Based on available data from 119 countries, the international organization estimates that between 80,000 to 180,000 health-care workers have died of the virus from January 2020 to May 2021 — with a medium figure of 115,500 deaths. These statistics are based on the death toll of 3.45 million reported in May. As of Thursday, over 4.92 million people have died worldwide.
These estimates come as an increasing number of health workers are suffering from burnout and fatigue — a reality that has depleted the workforce and prompted an urgent call from the WHO for governments to protect their health providers.
“The backbone of every health system is its workforce — the people who deliver the services on which we rely at some point in our lives,” WHO Director General Tedros Adhanom Ghebreyesus said in a Thursday news briefing. “The pandemic is a powerful demonstration of just how much we rely on health workers and how vulnerable we all are when the people who protect our health are themselves unprotected.”
During the briefing, Annette Kennedy, the president of the International Council of Nurses, said that those deaths represented “a shocking indictment of governments and their lack of duty of care.” She also warned that the pandemic would have prolonged effects — with an estimated shortage of 13 million nurses across the globe.
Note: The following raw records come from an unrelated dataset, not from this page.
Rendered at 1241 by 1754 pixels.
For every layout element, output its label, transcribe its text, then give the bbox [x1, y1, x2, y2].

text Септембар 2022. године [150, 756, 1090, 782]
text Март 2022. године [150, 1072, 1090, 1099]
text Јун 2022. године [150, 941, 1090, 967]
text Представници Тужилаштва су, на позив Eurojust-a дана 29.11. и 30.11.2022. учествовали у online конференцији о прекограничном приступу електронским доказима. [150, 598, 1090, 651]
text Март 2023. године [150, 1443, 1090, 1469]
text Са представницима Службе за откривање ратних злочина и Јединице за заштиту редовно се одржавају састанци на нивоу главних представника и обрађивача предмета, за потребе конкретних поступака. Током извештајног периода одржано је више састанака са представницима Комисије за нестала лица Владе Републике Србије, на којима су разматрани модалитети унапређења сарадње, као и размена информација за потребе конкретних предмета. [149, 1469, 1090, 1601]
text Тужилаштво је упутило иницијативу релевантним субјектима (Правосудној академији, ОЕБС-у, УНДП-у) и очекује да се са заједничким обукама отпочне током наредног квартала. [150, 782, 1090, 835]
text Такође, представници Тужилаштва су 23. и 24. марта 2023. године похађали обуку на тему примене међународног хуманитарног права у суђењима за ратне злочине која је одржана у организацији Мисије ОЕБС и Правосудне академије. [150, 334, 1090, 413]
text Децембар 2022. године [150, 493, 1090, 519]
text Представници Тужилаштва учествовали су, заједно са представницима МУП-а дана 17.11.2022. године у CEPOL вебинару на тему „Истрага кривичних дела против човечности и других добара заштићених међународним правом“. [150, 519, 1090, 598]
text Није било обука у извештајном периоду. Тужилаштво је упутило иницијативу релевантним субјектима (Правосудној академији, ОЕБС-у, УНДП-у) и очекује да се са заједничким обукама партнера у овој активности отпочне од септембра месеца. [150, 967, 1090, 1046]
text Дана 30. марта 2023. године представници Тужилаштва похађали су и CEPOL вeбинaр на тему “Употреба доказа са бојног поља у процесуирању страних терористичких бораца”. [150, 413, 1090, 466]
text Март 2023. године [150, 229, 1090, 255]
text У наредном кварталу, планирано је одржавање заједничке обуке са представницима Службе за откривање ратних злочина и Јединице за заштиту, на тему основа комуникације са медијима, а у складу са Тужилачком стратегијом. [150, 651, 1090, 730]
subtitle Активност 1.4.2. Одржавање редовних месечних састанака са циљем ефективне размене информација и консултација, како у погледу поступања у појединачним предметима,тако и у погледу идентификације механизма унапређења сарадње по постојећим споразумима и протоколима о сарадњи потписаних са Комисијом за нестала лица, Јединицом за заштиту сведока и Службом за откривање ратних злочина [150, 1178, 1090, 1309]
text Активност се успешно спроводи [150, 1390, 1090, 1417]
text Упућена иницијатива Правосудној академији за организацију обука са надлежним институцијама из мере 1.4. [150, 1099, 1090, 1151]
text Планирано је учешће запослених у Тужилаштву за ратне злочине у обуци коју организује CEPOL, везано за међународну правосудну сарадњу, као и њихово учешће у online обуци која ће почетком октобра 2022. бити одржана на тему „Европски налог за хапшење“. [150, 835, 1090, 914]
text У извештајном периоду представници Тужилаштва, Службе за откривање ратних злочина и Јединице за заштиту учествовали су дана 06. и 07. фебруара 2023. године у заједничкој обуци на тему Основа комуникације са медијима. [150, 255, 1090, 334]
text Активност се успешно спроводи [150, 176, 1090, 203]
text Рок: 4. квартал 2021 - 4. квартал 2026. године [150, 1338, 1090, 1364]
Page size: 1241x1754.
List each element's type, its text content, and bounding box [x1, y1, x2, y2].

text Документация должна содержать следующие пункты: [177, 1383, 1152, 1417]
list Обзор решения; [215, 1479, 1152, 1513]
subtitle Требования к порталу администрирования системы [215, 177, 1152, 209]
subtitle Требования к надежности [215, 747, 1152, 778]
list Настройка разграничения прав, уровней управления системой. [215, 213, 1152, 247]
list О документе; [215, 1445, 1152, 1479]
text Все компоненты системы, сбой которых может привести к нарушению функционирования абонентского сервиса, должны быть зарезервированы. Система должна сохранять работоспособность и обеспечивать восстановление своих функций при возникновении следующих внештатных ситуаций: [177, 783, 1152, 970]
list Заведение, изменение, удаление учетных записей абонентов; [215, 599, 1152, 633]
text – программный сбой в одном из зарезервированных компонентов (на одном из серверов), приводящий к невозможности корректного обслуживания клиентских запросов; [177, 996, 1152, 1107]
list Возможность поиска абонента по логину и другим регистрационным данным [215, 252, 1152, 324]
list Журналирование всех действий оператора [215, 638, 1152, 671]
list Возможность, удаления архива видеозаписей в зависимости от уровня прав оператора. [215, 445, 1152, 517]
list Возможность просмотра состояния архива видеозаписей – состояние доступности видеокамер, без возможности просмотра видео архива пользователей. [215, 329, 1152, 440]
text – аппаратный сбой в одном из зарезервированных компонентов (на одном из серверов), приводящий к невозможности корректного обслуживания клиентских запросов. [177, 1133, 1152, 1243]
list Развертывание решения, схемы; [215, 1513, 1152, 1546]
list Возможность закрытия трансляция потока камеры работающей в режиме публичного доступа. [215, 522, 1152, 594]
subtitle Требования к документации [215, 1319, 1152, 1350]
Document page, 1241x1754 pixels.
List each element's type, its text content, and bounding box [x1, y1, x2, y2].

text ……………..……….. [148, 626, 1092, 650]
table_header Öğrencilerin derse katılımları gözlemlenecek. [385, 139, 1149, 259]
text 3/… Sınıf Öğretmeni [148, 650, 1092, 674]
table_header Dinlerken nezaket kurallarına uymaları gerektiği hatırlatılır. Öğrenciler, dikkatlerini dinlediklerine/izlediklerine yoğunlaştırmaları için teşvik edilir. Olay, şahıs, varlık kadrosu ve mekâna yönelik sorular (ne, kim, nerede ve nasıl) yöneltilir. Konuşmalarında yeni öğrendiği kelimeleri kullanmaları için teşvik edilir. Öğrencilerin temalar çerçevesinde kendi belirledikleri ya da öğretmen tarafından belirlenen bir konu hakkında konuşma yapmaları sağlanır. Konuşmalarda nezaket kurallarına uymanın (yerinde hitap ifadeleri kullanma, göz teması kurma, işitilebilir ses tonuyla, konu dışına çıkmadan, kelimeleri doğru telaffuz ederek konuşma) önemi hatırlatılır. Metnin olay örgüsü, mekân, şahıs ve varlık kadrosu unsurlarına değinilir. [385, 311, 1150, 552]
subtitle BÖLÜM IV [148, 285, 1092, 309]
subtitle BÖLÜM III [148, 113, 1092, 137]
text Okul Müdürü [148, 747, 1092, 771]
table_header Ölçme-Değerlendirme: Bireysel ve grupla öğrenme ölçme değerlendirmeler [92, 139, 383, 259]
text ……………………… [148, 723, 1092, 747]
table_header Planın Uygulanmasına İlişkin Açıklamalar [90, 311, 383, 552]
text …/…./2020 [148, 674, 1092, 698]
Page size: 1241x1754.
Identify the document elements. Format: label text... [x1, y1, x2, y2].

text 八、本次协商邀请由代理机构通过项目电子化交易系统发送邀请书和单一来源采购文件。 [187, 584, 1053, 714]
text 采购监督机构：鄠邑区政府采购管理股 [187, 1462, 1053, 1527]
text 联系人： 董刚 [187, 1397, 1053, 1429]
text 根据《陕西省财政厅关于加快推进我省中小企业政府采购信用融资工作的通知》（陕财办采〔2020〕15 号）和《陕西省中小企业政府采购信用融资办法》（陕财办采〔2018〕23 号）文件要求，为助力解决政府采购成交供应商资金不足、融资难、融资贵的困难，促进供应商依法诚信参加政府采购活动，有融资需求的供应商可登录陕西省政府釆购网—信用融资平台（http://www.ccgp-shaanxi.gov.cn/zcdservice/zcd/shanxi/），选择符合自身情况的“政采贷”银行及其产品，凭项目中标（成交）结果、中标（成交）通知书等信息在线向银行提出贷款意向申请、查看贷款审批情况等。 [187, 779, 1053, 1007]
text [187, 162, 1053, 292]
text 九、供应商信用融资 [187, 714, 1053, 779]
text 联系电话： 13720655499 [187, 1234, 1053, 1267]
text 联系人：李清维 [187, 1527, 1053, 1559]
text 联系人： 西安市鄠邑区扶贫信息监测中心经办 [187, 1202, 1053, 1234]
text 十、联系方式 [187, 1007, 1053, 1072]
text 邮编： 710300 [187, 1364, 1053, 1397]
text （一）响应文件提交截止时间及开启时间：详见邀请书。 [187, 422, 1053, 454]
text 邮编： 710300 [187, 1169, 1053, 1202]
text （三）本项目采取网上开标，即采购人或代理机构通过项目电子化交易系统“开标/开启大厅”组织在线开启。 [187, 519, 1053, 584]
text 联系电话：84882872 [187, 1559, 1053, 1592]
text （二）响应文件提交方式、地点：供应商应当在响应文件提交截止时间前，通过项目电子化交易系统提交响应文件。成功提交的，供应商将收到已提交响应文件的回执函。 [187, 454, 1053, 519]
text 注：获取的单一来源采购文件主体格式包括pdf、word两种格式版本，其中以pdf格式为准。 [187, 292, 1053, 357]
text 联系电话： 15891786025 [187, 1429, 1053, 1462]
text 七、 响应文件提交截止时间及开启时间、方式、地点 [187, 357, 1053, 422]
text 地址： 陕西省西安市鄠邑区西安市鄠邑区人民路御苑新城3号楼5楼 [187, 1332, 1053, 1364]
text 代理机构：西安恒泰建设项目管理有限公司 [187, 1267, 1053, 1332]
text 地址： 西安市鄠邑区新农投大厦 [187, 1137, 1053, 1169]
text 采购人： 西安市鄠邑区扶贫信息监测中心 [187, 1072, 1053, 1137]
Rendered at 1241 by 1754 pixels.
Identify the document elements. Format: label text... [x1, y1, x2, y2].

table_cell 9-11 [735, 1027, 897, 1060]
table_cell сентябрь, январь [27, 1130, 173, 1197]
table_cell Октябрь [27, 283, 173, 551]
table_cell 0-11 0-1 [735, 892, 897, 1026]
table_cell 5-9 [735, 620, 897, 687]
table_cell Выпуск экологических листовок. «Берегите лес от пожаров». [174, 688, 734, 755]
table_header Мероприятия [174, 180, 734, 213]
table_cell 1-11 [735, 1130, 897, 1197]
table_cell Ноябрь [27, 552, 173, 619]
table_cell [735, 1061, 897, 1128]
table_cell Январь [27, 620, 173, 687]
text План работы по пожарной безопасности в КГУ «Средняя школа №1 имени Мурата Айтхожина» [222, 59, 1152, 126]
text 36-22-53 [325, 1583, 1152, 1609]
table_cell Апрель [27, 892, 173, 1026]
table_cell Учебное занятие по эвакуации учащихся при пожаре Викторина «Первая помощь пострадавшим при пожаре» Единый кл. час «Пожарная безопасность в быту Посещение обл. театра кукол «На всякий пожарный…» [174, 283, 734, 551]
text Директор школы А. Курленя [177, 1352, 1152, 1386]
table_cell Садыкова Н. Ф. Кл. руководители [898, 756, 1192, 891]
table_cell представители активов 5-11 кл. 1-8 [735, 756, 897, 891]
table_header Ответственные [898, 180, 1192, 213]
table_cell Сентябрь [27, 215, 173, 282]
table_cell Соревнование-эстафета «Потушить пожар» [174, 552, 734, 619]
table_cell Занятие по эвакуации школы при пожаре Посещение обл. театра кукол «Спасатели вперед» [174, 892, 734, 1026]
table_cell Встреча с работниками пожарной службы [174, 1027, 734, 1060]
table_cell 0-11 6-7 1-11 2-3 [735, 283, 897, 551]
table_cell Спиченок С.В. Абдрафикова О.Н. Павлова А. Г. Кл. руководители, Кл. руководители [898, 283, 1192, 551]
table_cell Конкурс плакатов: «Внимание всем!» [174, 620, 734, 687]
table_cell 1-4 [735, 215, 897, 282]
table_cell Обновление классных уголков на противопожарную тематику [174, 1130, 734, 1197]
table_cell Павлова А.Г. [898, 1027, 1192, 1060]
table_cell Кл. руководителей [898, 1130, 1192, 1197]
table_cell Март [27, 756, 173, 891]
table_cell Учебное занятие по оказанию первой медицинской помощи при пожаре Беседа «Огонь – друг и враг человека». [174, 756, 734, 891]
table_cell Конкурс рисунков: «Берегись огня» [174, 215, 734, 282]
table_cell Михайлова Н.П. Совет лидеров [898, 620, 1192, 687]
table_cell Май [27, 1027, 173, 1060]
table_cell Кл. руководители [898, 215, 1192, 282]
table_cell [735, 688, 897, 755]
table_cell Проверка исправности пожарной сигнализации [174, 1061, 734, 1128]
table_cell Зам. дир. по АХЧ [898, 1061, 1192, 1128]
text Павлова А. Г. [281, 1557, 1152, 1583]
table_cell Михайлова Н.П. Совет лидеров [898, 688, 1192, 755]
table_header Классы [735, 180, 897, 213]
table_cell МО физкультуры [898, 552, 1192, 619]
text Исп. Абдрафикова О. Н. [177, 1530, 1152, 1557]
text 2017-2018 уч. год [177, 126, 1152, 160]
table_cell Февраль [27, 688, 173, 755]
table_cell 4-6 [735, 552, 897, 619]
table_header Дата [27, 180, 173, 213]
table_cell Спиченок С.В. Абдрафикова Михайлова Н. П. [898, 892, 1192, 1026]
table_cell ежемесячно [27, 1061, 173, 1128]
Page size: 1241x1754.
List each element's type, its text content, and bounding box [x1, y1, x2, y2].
“It is 50 percent of the current workforce,” Kennedy said. “No health system can survive without that many nurses. No health system can even function without 50 percent of its workforce, and we have seen that nurses are going into different jobs already.”
The strain on health-care workers is exacerbated by vaccine inequity, Tedros said, noting that globally 2 in 5 workers are fully vaccinated — an average that “masks huge differences across regions and economic groupings.” In most high-income countries, over 80 percent of workers are fully vaccinated. In Africa, the rate is less than 1 in 10.
Under this grim scenario, the WHO and its partners issued a joint statement urging the organization’s member states to protect health workers, strengthen covid-19 reporting among the group, and accelerate their immunization in all countries.